This project explores a custom distillation approach designed to improve the performance of smaller models using rationale-based supervision. The goal is to assess whether incorporating step-by-step reasoning during training can help student models perform better with less labeled data.
-
Model Selection: Used Qwen as the teacher model to generate rationales and T5-small as the student model to be trained.
-
Dataset Preparation: Adapted the
Salesforce/cos_edataset from Hugging Face by keeping only theinputandlabelcolumns for simplicity. -
Rationale Generation: Used 10-shot prompting with the teacher model to generate explanations (rationales) for the training examples. This step was performed only on the training split.
-
Student Model Training: Trained the T5-small model using a custom "step-by-step distillation" process, which incorporates both the original inputs and the generated rationales.
-
Performance Evaluation: Compared this approach with two baselines:
- Standard fine-tuning on the original dataset.
- Few-shot Chain-of-Thought (CoT) inference using Qwen.

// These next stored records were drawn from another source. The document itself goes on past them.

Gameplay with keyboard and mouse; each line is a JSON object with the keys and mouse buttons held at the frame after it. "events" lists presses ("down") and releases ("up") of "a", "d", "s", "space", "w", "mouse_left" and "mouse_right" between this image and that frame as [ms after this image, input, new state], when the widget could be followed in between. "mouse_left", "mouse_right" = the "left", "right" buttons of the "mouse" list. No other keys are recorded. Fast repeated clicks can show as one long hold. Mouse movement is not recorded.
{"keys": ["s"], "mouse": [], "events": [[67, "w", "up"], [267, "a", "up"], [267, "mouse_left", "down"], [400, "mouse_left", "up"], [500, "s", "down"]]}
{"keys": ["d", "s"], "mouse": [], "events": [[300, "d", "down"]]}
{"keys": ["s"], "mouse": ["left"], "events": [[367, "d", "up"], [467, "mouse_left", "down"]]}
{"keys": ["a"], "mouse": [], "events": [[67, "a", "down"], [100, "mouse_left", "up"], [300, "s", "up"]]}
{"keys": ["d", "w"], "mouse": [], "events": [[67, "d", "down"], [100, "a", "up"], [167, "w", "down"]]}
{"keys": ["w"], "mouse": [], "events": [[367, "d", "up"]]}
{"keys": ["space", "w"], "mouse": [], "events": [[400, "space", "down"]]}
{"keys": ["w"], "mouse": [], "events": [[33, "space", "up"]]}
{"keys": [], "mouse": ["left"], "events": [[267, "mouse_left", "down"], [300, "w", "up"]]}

| Notebook | Description |
|---|---|
| data_preparation.ipynb | Prepares data by modifying the Salesforce/cos_e dataset, generating rationales with Qwen, and saving the updated dataset to Hugging Face. |
| standard_finetuning.ipynb | Performs standard fine-tuning on the original Salesforce/cos_e dataset using T5-small. |
| step_distillation.ipynb | Trains T5-small using the rationale-augmented distillation approach on the modified dataset. |
| Method | Data Used | Accuracy |
|---|---|---|
| Standard Fine-tuning | 100% | 41.20% |
| Step-by-Step Distillation | ~74% | 52.60% |
The rationale-augmented distillation approach achieved 52.60% accuracy while using approximately 26% less data than standard fine-tuning, which reached 41.20% accuracy. This suggests that training with intermediate reasoning steps can enhance the efficiency and effectiveness of smaller models.